The men from the Male Island I found to be as free from ill-will toward one another as were the women on the Female Island. Since they had neither wife nor child, they associated in pairs, and mutually rendered each other all the services a master could reasonably expect from a servant, being together in so perfect a community that the survivor always succeeded his dead partner to any property he may have had. They behave to each other with the greatest justness and openness of heart. It is a crime to keep anything hidden. On the other hand, the least pilfering is unpardonable, and punished by death. And indeed there can be no great temptation to steal when it is reckoned a point of honour never to refuse a neighbour what he wants; and when there is so little property of value it is impossible there should be many disputes over it. If any happened, the wise-ones interposed, and soon put an end to the difference.
In all my travels I never met with happier or more gently disposed persons than the people of the Male and Female Islands of Engano.

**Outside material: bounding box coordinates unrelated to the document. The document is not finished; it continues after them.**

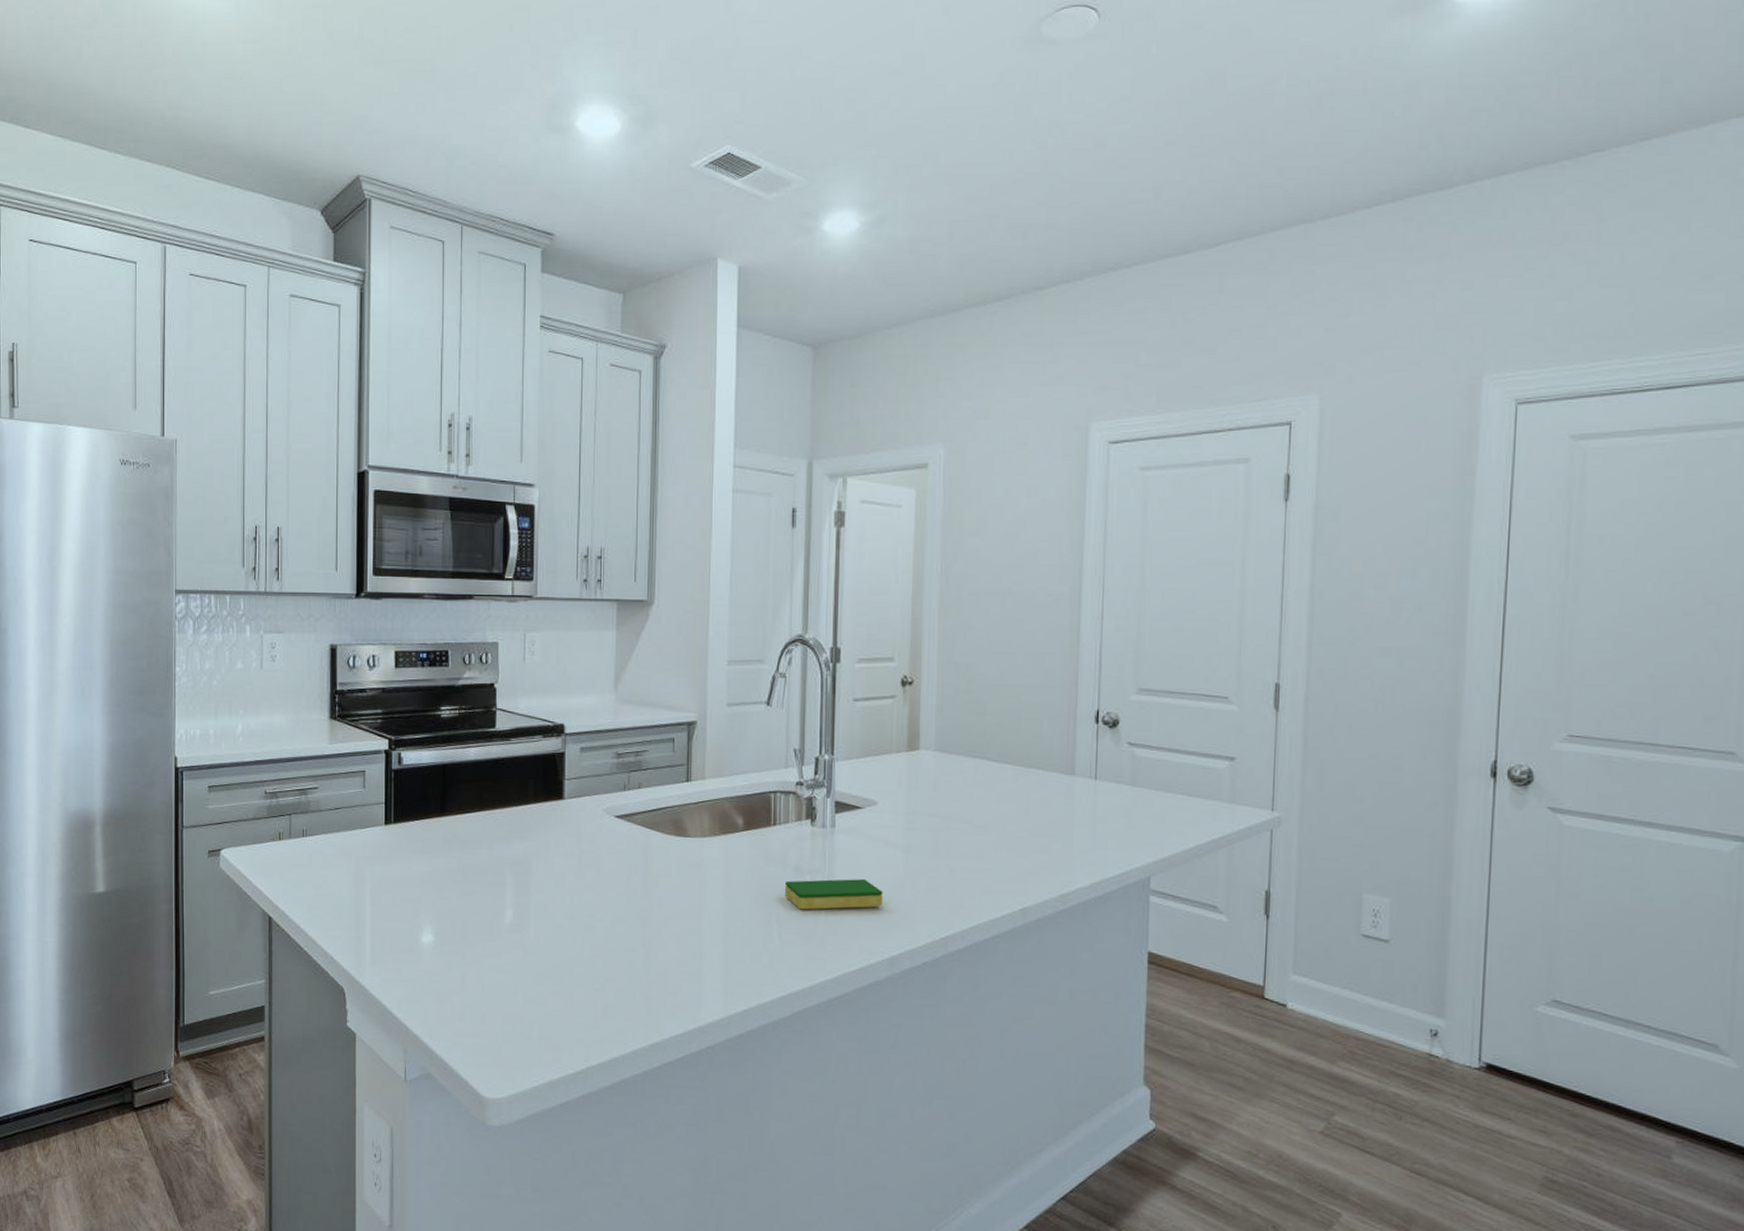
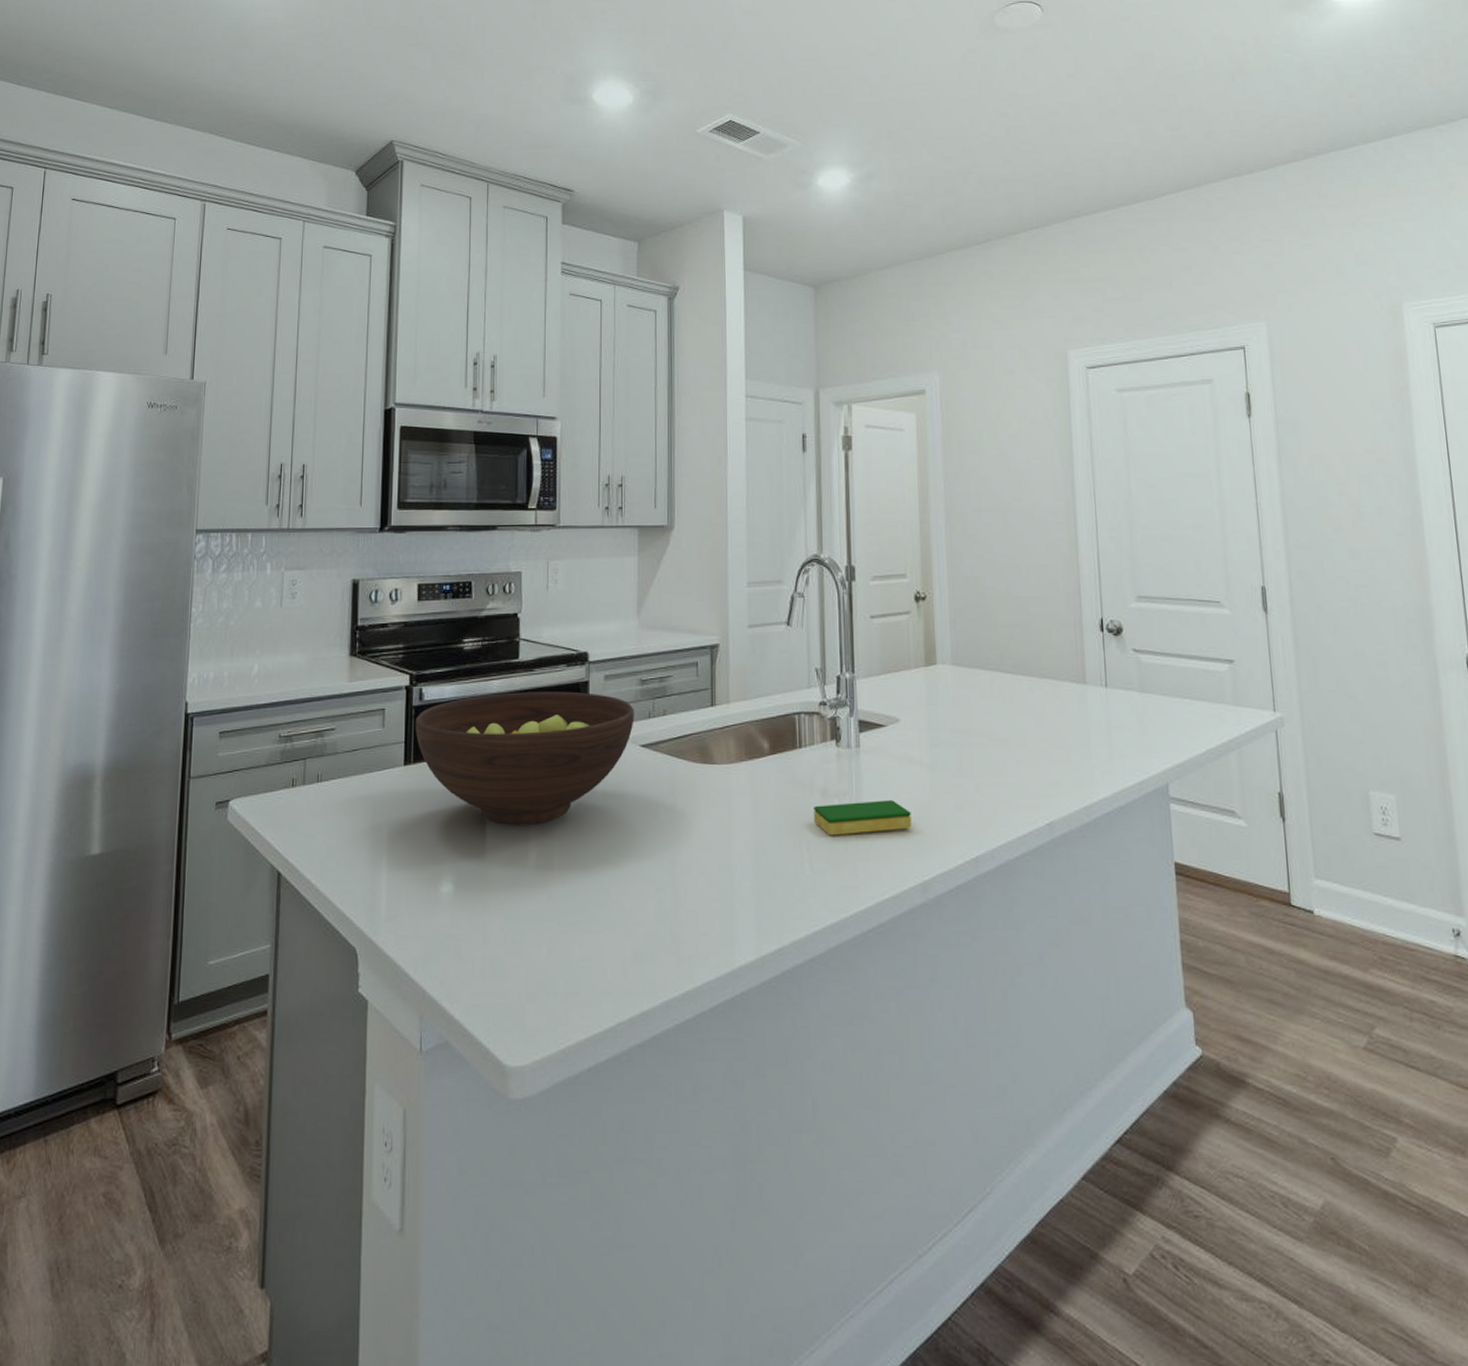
fruit bowl: none [395,760,610,885] -> present [415,691,634,825]

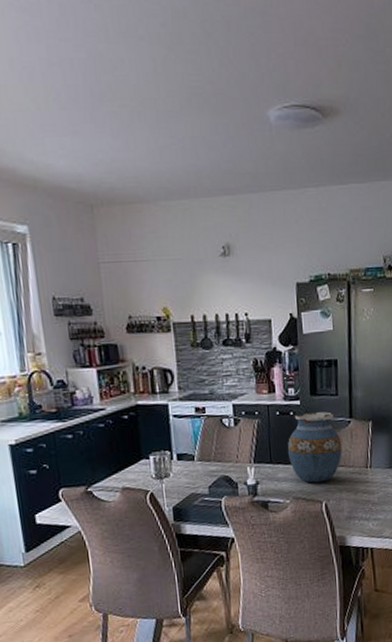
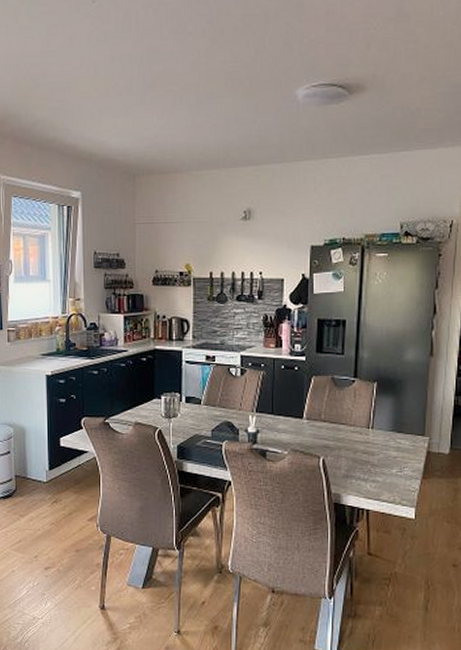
vase: present [287,411,342,483] -> none [289,368,344,438]

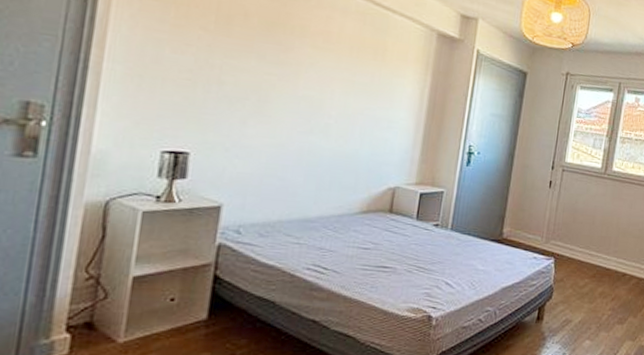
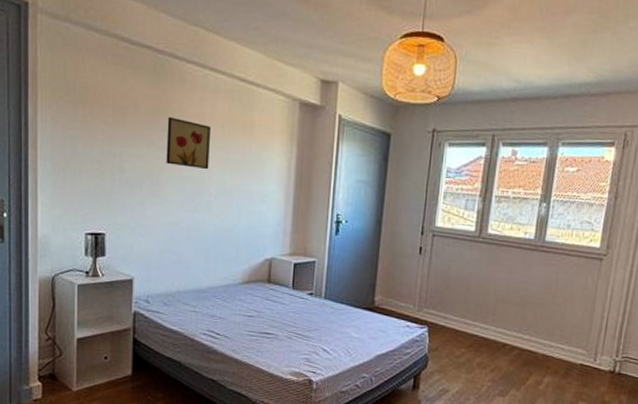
wall art: none [279,31,338,91] -> present [166,116,212,170]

I BECOME A VICTIM OF DOMESTIC INFELICITY
Next morning the wise-ones, according to promise, informed me, by means of their power of second sight, that my ship was in the place where I had left her, which seemed probable, as it would no doubt be on land that Hartog and my friends would be looking for me.
I passed my word to the wise-ones that Hartog’s vessel would not visit the Engano Islands, since strangers were not welcome; and, having bid good-bye to the Amazons, I once more embarked with Sylvia in her canoe, and was paddled round the east end of the Great Barren Island, where, in the distance, was the “Golden Seahorse” still at anchor in the bay where I had last seen her.
When I came aboard Hartog was overjoyed at my return. “I shall have to keep thee tied up, Peter,” he said to me, in jest at my frequent mishaps. “You are for ever either falling overboard or running away.” But when I told him of my adventure on Amazon Island he listened with great interest, expressing regret that I should have pledged my word against the ship’s calling there. His disappointment, however, was modified when I told him that nothing of any commercial value was to be found upon either of the Engano Islands; nothing, in fact, being worthy of notice but the wonderful contentment of the inhabitants, a commodity which could not be carried away.
“Let us up stick and home, then,” answered Hartog merrily. So, having presented Sylvia and her accompanying Amazons with gifts, in return for which they showed us where excellent water was to be obtained with which we might replenish our tanks, we bade farewell to the Great Barren Island, and shaped a course for Holland.